Coordination for Environmental Mainstreaming in Disaster Management
Guidance for Coordination in Sudden Onset Emergencies
Guidance on coordination of environmental issues in disaster management of sudden onset crises
Be aware that sudden-onset crises often provide limited time to develop coordination mechanisms focusing on the environment. Robust emergency response preparedness is critical to ensuring strong coordination in emergency response.
The coordination of environment in humanitarian action vastly improves with cross-sectoral and inter-sectoral working groups that help to coordinate environmental action across different sectors or harmonize specific environmental efforts within a particular sector.
For example, in Jordan in 2016, a sectoral environmental task force was set up to oversee the integration of environmental concerns into the Jordan Response Plan and included actors from different sectors. (Source: Jordan Response Plan for the Syria Crisis)
Within the UN system, clusters are responsible for inter-sectoral coordination, with established mechanisms to coordinate actions, facilitate communication and manage information. See Cluster page for cluster-specific guidance on environmental issues.
Humanitarian Country Teams (HCT) are the core component of the humanitarian coordination architecture in an affected country. HCTs need to integrate environmental considerations in the coordination mechanisms and engage national environmental actors.
Cluster Coordinators have a responsibility to ensure the integration and coordination of cross-cutting issues, such as the environment. It is important to support Cluster Coordinators with this task to ensure that environmental concerns are not forgotten in the haste of humanitarian action.
The inter-cluster coordination group brings cluster/sector coordinators and representatives of cross-cutting issues together at the national and sub-national levels to coordinate operations and the implementation of the programme cycle.
Inter-cluster coordination is facilitated through the inter-cluster coordination group (ICCG). The ICCG is therefore an adequate entry point to raise awareness for environmental considerations amongst all clusters involved in the response.
The UN Environment / OCHA Joint Unit can support coordination efforts through the deployment of an Environmental Field Advisor (EFA) and through linking actors and sharing guidance through the Environment and Humanitarian Action Network.
Engage national environmental authorities and the national disaster management agency to establish partnerships, reinforce local environmental efforts and link up with national coordination structures.

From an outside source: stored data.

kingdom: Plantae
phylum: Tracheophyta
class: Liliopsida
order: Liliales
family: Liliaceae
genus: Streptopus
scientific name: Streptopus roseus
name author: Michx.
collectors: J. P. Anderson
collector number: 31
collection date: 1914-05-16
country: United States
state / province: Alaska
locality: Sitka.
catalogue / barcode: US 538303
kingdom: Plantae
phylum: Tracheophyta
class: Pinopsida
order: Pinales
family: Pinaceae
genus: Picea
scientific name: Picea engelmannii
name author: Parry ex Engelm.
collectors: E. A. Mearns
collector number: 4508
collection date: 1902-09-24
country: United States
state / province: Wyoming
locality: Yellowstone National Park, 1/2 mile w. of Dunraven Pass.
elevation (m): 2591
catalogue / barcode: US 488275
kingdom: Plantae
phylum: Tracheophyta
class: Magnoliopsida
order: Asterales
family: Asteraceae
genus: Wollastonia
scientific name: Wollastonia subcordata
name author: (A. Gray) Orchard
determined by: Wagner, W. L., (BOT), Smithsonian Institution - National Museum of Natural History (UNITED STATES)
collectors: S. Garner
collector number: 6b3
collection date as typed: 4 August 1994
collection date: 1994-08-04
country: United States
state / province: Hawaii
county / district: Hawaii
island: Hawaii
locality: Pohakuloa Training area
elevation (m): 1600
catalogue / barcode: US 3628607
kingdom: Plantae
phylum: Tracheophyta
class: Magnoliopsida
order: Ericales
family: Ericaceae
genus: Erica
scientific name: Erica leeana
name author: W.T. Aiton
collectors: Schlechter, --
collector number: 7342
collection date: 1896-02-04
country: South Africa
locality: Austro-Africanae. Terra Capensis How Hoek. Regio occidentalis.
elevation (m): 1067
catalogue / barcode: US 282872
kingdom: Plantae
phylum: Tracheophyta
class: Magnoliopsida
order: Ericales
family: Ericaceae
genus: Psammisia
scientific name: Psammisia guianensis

Local environmental NGOs often have established communication and coordination mechanisms that can be valuable to organizing and exchanging environmental information.
Coordination structures and mechanisms should also be formed outside the UN context. The aim of such efforts should always be to bring stakeholders together to address issues with joint skills and resources, reduce duplication of efforts, manage and exchange information efficiently, close existing gaps, and increase cooperation for working towards common goals.
A situation analysis following a crisis typically looks at key crisis drivers, affected areas, the number and type of affected people, the ways in which people are affected, the most urgent needs and available capacities.
Assessing the environmental consequences of an emergency and prioritizing the response actions based on the needs, forms the foundation of a coherent, efficient and sustainable humanitarian response.
Response and Recovery Planning
Environment is included into response plans in order to improve programme quality and accountability to disaster-affected people.
Environmental mainstreaming is dependent on successful resource mobilization, where environmental concerns must be integrated in funding proposals in order to secure funding.
Successful integration of environment into the implementation of humanitarian response requires that environment be included into preparedness and planning phases, but also effective coordination with national actors.